§ Exercise description
Reproduce the data below verbatim, from its first line to the line that contains "Reading left to right, read", including both of those lines.

§ Record set
====================

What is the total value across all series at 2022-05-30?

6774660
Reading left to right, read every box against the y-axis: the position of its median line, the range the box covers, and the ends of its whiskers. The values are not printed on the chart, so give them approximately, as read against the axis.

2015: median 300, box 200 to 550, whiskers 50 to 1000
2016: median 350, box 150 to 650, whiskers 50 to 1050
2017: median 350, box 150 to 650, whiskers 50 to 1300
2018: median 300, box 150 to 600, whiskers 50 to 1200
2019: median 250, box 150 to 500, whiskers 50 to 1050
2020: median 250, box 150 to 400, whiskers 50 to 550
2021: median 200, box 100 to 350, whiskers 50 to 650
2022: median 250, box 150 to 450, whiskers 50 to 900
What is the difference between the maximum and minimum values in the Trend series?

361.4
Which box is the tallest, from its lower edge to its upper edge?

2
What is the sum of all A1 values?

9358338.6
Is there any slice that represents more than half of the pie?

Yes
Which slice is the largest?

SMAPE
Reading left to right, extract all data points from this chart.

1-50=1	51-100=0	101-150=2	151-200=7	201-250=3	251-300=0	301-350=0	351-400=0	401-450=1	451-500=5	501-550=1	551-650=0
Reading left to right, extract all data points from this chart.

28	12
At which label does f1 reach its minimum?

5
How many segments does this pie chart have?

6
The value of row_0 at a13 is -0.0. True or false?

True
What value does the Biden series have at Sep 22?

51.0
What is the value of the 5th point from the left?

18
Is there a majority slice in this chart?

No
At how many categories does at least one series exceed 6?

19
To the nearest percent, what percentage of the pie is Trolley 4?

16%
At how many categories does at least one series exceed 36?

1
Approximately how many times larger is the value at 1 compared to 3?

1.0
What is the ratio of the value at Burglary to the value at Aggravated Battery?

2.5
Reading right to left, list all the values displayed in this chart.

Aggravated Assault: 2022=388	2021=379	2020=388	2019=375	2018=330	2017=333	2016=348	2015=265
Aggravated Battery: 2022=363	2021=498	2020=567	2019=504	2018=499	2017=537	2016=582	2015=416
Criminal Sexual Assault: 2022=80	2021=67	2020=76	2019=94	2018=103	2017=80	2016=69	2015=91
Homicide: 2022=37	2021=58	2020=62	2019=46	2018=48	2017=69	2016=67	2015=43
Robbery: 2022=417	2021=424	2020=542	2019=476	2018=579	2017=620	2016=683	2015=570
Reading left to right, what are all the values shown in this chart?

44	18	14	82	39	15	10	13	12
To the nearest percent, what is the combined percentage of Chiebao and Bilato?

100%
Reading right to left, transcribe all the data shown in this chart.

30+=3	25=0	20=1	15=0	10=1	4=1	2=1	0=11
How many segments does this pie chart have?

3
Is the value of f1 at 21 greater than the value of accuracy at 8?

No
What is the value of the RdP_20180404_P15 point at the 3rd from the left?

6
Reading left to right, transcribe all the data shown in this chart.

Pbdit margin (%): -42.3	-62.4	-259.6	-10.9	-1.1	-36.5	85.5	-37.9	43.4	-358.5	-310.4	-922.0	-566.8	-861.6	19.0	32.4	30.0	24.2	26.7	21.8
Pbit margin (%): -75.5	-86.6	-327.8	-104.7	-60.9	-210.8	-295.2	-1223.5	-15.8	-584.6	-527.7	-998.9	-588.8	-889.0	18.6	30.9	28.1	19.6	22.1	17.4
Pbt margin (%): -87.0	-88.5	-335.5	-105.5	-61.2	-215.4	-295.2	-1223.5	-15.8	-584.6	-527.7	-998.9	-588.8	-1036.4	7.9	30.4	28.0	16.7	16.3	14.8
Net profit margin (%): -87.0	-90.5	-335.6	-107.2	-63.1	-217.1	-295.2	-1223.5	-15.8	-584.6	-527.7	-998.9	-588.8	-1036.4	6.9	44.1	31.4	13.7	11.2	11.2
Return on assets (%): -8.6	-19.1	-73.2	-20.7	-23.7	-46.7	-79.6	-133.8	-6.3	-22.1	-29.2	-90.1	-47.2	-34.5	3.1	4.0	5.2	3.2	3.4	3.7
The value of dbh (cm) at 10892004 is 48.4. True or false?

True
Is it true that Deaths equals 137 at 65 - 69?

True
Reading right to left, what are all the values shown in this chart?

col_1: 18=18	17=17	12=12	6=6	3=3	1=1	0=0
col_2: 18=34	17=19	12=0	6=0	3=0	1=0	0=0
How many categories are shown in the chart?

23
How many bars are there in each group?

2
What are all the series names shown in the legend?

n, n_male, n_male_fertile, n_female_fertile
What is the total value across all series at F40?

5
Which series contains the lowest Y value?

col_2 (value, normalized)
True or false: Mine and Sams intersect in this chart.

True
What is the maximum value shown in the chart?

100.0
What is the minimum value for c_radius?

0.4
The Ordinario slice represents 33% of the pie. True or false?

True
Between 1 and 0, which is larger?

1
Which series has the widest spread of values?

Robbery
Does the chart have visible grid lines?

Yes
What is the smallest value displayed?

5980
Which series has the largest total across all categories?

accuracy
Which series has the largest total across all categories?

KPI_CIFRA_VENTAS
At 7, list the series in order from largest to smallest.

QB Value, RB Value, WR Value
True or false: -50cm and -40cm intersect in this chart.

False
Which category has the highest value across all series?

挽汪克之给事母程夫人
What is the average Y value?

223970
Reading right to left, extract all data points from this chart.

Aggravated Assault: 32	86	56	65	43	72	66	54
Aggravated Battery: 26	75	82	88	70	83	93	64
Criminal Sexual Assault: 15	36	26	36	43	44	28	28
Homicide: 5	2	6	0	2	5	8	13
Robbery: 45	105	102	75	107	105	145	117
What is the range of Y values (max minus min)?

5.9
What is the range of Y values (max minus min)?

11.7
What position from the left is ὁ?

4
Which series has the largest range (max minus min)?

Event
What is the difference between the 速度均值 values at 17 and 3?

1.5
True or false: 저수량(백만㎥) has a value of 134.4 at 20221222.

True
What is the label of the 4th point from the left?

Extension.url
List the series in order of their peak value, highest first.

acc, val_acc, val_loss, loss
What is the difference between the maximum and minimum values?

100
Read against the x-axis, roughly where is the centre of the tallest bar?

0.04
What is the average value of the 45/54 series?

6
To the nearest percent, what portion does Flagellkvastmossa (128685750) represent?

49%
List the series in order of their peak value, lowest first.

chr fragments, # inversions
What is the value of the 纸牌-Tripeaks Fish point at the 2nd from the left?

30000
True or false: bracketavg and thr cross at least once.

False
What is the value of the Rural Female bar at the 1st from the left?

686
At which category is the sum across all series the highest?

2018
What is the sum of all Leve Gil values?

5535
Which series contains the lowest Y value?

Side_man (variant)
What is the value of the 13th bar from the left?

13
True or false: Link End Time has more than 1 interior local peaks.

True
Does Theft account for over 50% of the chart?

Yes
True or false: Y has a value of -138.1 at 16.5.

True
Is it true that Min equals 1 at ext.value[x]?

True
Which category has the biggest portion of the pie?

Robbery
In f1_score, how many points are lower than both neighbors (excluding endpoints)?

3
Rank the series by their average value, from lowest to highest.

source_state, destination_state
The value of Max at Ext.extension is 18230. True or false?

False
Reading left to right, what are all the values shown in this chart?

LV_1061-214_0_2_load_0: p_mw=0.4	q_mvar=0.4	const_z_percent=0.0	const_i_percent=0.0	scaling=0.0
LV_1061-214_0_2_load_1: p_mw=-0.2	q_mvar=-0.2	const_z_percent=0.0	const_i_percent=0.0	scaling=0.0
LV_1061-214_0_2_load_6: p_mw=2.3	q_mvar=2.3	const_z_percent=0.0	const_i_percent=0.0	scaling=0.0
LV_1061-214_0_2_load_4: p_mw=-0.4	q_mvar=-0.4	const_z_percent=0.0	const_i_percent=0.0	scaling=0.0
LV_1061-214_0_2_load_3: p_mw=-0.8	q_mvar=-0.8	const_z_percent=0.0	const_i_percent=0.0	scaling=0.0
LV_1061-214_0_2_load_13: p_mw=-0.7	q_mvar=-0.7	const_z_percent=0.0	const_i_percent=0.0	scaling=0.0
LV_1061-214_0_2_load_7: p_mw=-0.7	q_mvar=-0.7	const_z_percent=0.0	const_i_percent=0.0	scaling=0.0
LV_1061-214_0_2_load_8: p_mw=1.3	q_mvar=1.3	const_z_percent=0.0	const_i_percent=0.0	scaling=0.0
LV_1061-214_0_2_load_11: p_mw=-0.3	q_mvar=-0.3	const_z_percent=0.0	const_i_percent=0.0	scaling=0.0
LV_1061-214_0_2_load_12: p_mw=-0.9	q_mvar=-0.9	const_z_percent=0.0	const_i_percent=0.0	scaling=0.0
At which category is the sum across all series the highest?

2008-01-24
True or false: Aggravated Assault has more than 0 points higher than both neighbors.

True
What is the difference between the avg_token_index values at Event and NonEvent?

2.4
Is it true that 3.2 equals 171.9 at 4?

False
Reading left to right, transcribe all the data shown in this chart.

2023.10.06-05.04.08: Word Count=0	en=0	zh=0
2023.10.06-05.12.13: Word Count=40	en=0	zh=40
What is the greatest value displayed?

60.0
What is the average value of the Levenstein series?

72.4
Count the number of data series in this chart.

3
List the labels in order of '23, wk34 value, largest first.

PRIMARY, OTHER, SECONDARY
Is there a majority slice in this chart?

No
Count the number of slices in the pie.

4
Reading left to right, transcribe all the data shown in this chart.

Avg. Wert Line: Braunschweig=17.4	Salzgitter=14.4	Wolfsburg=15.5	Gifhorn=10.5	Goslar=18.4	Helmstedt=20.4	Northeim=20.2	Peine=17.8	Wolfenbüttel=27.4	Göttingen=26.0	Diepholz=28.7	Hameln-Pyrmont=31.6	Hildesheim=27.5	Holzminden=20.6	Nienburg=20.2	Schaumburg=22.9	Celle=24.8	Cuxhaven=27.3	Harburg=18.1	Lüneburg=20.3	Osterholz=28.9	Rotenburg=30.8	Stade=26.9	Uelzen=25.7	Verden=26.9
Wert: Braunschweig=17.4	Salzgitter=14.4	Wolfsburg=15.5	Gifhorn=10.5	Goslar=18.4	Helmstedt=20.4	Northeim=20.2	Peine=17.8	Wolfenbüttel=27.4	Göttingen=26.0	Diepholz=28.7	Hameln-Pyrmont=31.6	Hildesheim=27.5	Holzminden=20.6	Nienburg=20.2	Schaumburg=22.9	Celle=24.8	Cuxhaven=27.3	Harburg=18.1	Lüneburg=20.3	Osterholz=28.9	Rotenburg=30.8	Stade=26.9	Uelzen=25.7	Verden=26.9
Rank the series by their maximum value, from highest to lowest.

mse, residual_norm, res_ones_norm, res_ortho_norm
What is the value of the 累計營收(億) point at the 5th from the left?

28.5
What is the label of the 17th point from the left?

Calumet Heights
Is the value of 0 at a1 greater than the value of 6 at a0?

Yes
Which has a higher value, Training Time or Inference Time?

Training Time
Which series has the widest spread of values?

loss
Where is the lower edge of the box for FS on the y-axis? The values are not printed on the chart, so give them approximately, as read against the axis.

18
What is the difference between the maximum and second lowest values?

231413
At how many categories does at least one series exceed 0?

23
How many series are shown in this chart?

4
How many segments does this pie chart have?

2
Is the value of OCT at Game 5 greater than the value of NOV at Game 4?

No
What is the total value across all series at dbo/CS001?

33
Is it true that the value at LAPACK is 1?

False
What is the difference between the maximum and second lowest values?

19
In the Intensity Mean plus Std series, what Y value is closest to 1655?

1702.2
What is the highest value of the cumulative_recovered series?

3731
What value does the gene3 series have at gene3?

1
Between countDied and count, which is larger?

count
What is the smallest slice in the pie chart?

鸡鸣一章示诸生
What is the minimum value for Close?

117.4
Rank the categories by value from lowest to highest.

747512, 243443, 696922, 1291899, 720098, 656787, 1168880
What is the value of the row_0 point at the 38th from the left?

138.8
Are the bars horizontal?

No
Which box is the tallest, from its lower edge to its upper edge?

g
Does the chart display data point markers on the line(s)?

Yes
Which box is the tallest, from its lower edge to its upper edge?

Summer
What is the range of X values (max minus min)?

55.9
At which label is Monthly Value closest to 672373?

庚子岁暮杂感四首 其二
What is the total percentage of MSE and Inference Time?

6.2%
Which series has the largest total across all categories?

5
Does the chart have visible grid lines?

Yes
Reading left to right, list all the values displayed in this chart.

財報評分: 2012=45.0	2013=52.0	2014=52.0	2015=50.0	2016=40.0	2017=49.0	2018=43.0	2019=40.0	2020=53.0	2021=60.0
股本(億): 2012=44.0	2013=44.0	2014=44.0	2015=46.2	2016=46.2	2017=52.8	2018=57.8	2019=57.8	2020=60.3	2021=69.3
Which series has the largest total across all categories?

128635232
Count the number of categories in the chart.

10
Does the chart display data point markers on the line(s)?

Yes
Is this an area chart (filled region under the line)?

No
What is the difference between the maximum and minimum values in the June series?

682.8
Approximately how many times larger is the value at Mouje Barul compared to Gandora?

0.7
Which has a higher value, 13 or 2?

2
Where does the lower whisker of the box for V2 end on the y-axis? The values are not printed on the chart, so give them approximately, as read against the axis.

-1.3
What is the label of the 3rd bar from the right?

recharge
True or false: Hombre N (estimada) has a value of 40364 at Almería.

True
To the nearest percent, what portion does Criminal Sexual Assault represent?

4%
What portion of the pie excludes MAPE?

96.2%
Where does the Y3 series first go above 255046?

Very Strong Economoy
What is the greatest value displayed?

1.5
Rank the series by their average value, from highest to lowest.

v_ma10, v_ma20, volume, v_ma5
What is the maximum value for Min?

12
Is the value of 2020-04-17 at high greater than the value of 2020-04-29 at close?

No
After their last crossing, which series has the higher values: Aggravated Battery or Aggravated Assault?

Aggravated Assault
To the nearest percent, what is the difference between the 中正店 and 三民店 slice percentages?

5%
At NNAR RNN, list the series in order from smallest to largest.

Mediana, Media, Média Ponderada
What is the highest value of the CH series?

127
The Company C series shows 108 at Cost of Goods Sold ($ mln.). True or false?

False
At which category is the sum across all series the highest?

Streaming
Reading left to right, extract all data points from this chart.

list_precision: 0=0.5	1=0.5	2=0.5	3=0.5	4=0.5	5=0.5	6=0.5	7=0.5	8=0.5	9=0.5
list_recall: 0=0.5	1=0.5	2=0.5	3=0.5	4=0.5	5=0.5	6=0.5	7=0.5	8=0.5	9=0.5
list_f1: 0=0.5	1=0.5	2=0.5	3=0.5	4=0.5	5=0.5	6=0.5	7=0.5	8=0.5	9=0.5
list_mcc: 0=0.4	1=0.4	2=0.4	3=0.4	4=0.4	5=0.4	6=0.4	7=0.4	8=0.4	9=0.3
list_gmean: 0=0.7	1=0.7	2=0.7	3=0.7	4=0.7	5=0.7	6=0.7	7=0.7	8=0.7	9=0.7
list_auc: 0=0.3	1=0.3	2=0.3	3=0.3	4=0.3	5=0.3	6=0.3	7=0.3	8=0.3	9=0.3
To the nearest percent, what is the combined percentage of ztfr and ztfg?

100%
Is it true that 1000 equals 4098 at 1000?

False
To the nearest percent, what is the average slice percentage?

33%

====================

§ Output of the exercise
What is the total value across all series at 2022-05-30?

6774660
Reading left to right, read every box against the y-axis: the position of its median line, the range the box covers, and the ends of its whiskers. The values are not printed on the chart, so give them approximately, as read against the axis.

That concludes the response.